Task description >> Your copy should match the entries exactly, except that it holds no pictures.

Excerpted records >>
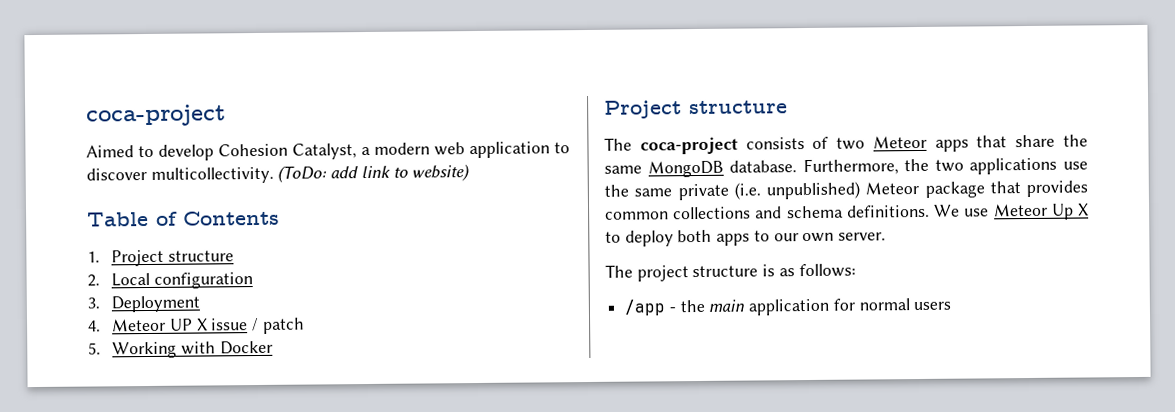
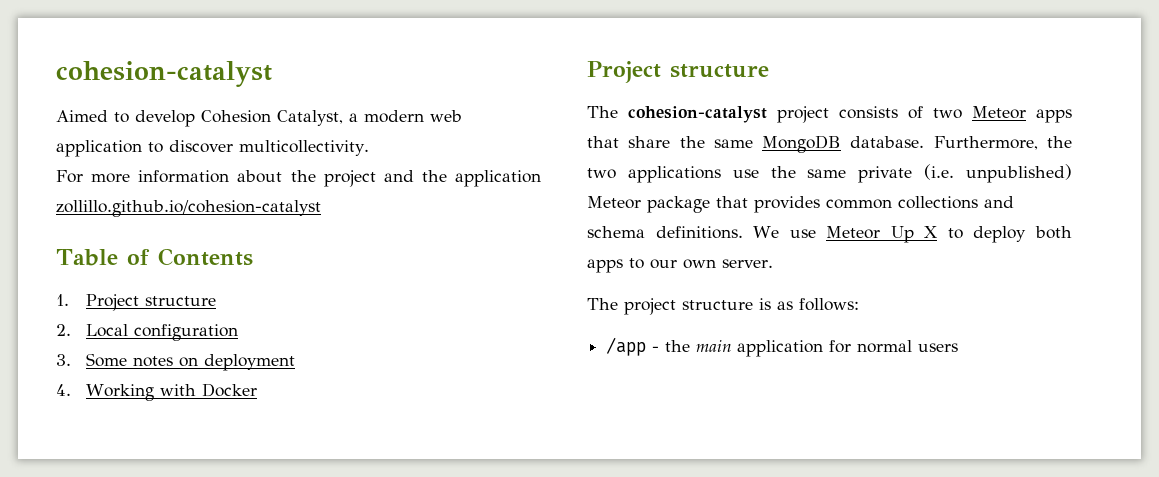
[86,104,226,127] coca-project -> [56,61,272,87] cohesion-catalyst
[277,164,471,183] (ToDo: add link to website) -> [56,170,541,187] [56,200,321,217] // For more information about the project and the application zollillo.github.io/cohesion-catalyst
[111,295,201,313] [88,317,305,334] [88,342,101,355] Deployment // 4. Meteor UP X issue / patch // 5. -> [86,353,296,371] [56,384,71,396] Some notes on deployment // 4.
[639,136,738,155] coca-project -> [628,106,829,123] cohesion-catalyst project

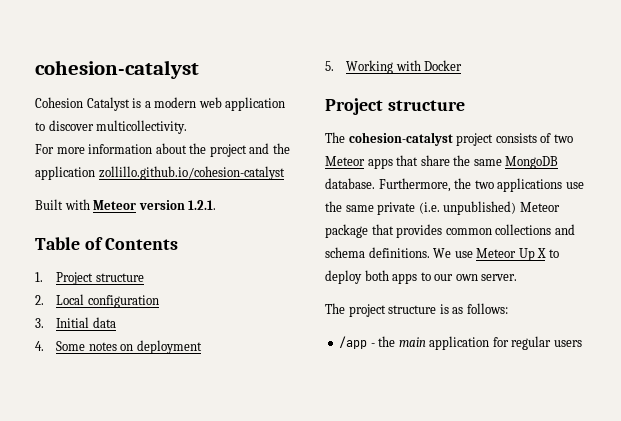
[56,110,343,127] Aimed to develop Cohesion Catalyst, -> [35,97,142,111] Cohesion Catalyst is
(321, 208) none -> [35,199,217,210] // Built with Meteor version 1.2.1.
(71, 360) none -> [56,317,116,328] [35,341,44,351] Initial data // 4.
[56,384,71,396] 4. -> [325,61,334,71] 5.
[857,340,913,353] normal -> [511,336,552,350] regular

Solution to the problem >>
[86,104,226,127] coca-project -> [56,61,272,87] cohesion-catalyst
[277,164,471,183] (ToDo: add link to website) -> [56,170,541,187] [56,200,321,217] // For more information about the project and the application zollillo.github.io/cohesion-catalyst
[111,295,201,313] [88,317,305,334] [88,342,101,355] Deployment // 4. Meteor UP X issue / patch // 5. -> [86,353,296,371] [56,384,71,396] Some notes on deployment // 4.
[639,136,738,155] coca-project -> [628,106,829,123] cohesion-catalyst project

[56,110,343,127] Aimed to develop Cohesion Catalyst, -> [35,97,142,111] Cohesion Catalyst is
(321, 208) none -> [35,199,217,210] // Built with Meteor version 1.2.1.
(71, 360) none -> [56,317,116,328] [35,341,44,351] Initial data // 4.
[56,384,71,396] 4. -> [325,61,334,71] 5.
[857,340,913,353] normal -> [511,336,552,350] regular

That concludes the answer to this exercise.